For what values of x, the function `f(x) = x^(5)-5x^(4)+5x(3)-1` is maximum or minimum? Prove that at x = 0, the function is neither maximum nor minimum.

To find the values of \( x \) for which the function \( f(x) = x^5 - 5x^4 + 5x^3 - 1 \) has maximum or minimum points, we need to follow these steps: ### Step 1: Find the first derivative of the function We start by differentiating the function \( f(x) \). \[ f'(x) = \frac{d}{dx}(x^5 - 5x^4 + 5x^3 - 1) \] Using the power rule, we get: \[ f'(x) = 5x^4 - 20x^3 + 15x^2 \] ### Step 2: Set the first derivative to zero To find the critical points, we set the first derivative equal to zero: \[ 5x^4 - 20x^3 + 15x^2 = 0 \] Factoring out the common term \( 5x^2 \): \[ 5x^2(x^2 - 4x + 3) = 0 \] ### Step 3: Solve for \( x \) This gives us two factors: 1. \( 5x^2 = 0 \) which gives \( x = 0 \) 2. \( x^2 - 4x + 3 = 0 \) Now, we can factor the quadratic: \[ (x - 1)(x - 3) = 0 \] Thus, we have the critical points: \[ x = 0, \quad x = 1, \quad x = 3 \] ### Step 4: Find the second derivative Next, we find the second derivative to determine the nature of these critical points: \[ f''(x) = \frac{d}{dx}(5x^4 - 20x^3 + 15x^2) \] Calculating the second derivative: \[ f''(x) = 20x^3 - 60x^2 + 30x \] ### Step 5: Evaluate the second derivative at critical points We will evaluate \( f''(x) \) at each critical point: 1. **At \( x = 0 \)**: \[ f''(0) = 20(0)^3 - 60(0)^2 + 30(0) = 0 \] 2. **At \( x = 1 \)**: \[ f''(1) = 20(1)^3 - 60(1)^2 + 30(1) = 20 - 60 + 30 = -10 \quad (\text{Negative, so maximum}) \] 3. **At \( x = 3 \)**: \[ f''(3) = 20(3)^3 - 60(3)^2 + 30(3) = 540 - 540 + 90 = 90 \quad (\text{Positive, so minimum}) \] ### Conclusion - The function has a maximum at \( x = 1 \) (since \( f''(1) < 0 \)). - The function has a minimum at \( x = 3 \) (since \( f''(3) > 0 \)). - At \( x = 0 \), since \( f''(0) = 0 \), we cannot conclude if it is a maximum or minimum.

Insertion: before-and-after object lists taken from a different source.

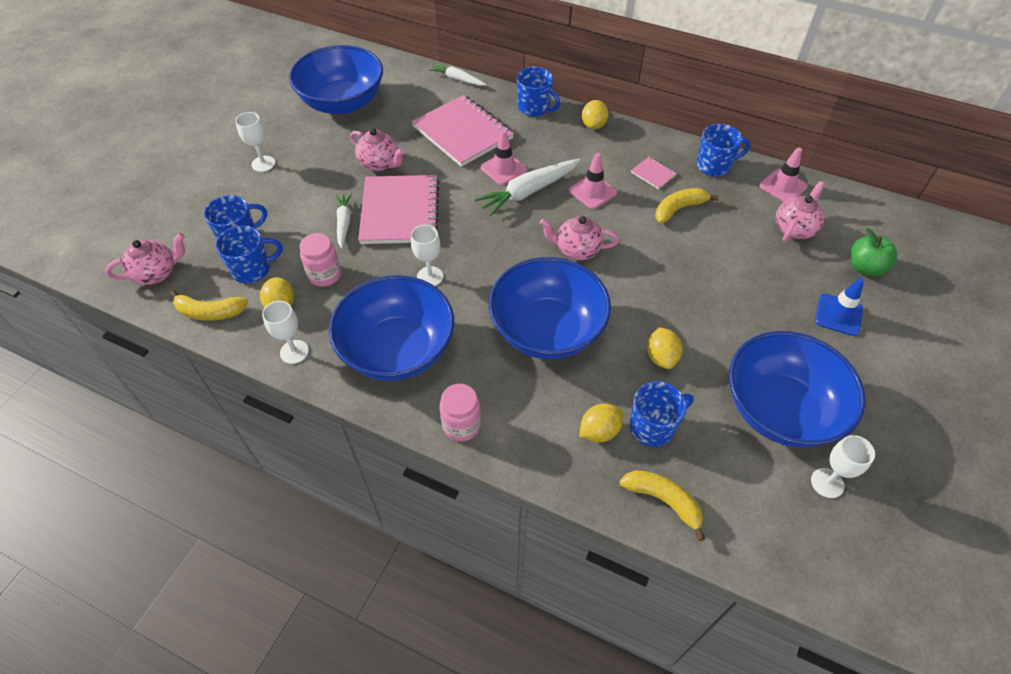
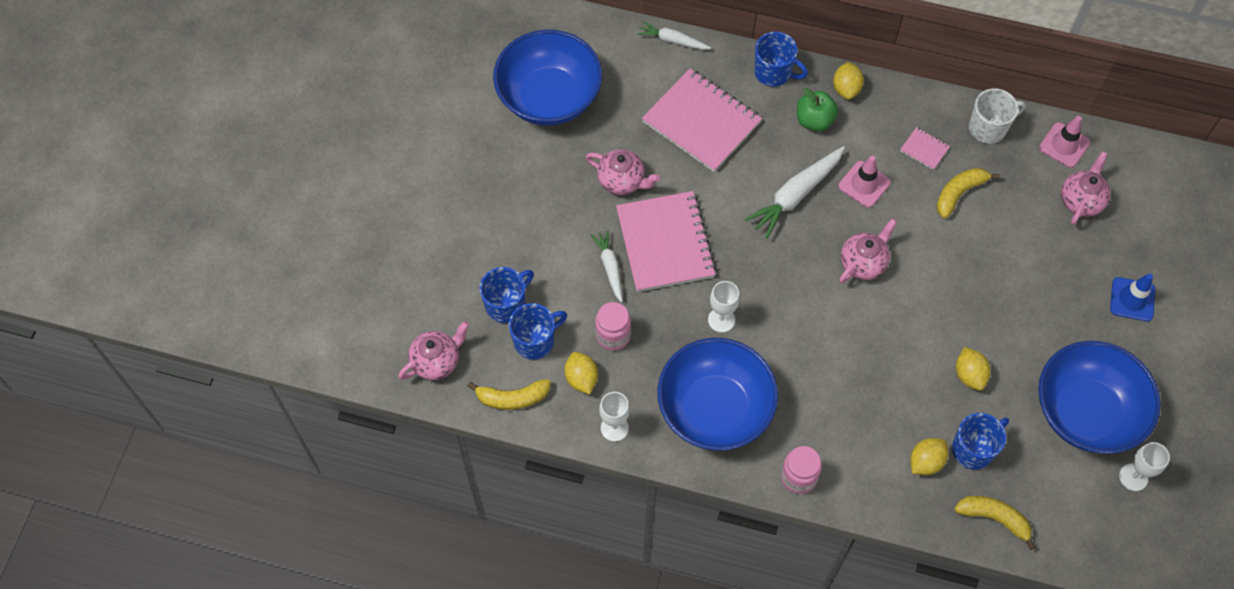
camera: 10 degrees left, 10 degrees up
white goblet [235,112,275,172] -> none
pink traffic cone [481,130,527,185] -> none
blue bowl [489,257,611,359] -> none
pink teapot [540,216,619,260] -> pink teapot turned 135 degrees clockwise [839,218,897,283]
blue mug [697,124,750,177] -> white mug [969,89,1026,144]
green apple [850,228,897,276] -> green apple moved to [797,88,838,132]

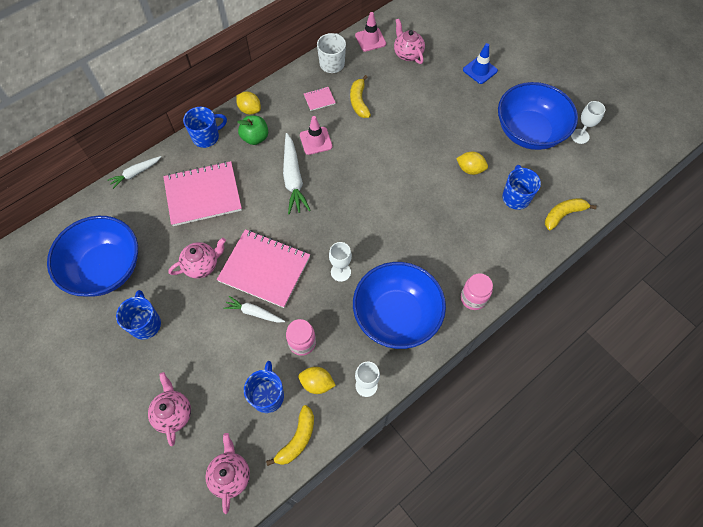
camera: 55 degrees left, 0 degrees up
blue mug [480,267,534,323] -> blue mug moved to [116,290,161,340]
pink teapot [839,218,897,283] -> pink teapot moved to [148,372,191,446]
yellow lemon [910,438,948,475] -> none

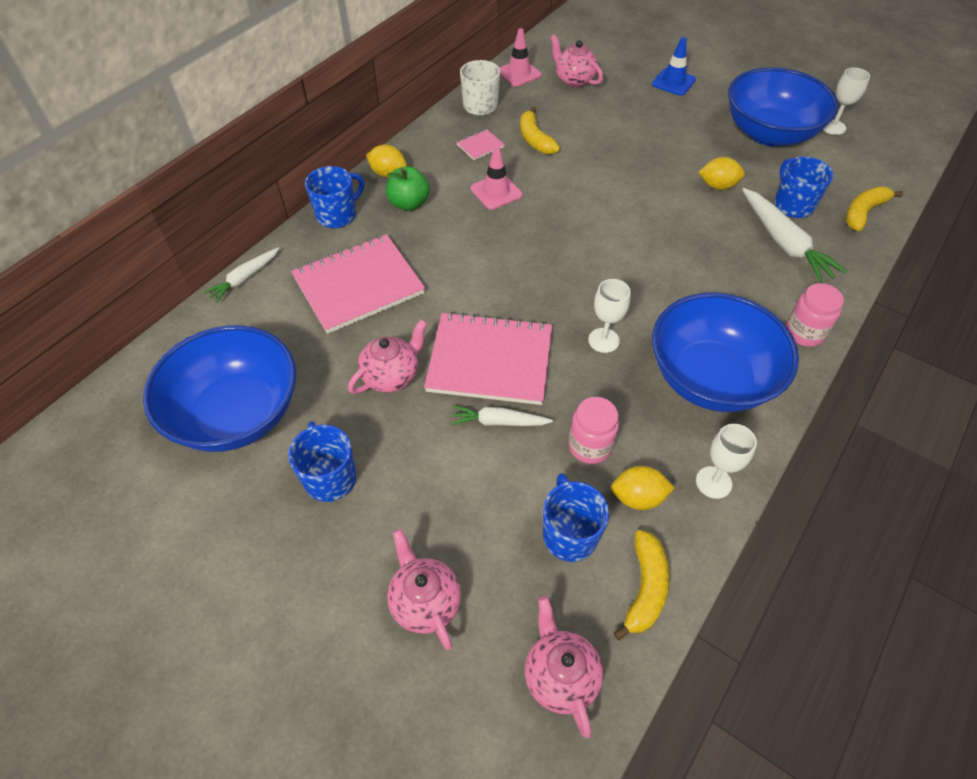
camera: 15 degrees left, 10 degrees down
white carrot [283,133,311,214] -> white carrot moved to [742,188,848,283]

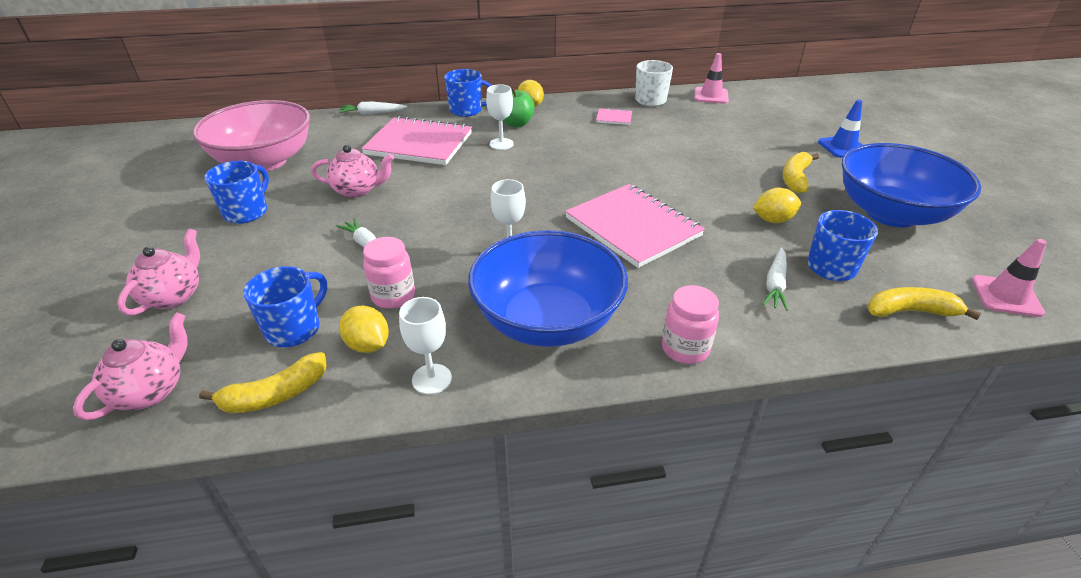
camera: 45 degrees right, 15 degrees down
blue bowl [143,325,296,452] -> pink bowl [192,100,310,172]
pink notebook [424,312,552,405] -> pink notebook moved to [565,184,705,268]
pink traffic cone [471,146,522,210] -> pink traffic cone moved to [972,239,1047,317]
yellow banana [520,107,560,154] -> yellow banana moved to [783,152,819,193]
pink teapot [550,35,603,88] -> none
yellow lemon [699,157,745,190] -> yellow lemon turned 60 degrees counterclockwise [753,188,801,223]
white carrot [742,188,848,283] -> white carrot [762,248,788,311], size x0.60
white goblet [823,67,870,135] -> white goblet moved to [486,84,514,150]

We can also check the values of \( f(x) \) around \( x = 0 \) to confirm that it is neither a maximum nor a minimum. ### Summary The values of \( x \) for which the function has maximum or minimum are: - Maximum at \( x = 1 \) - Minimum at \( x = 3 \) - At \( x = 0 \), the function is neither maximum nor minimum.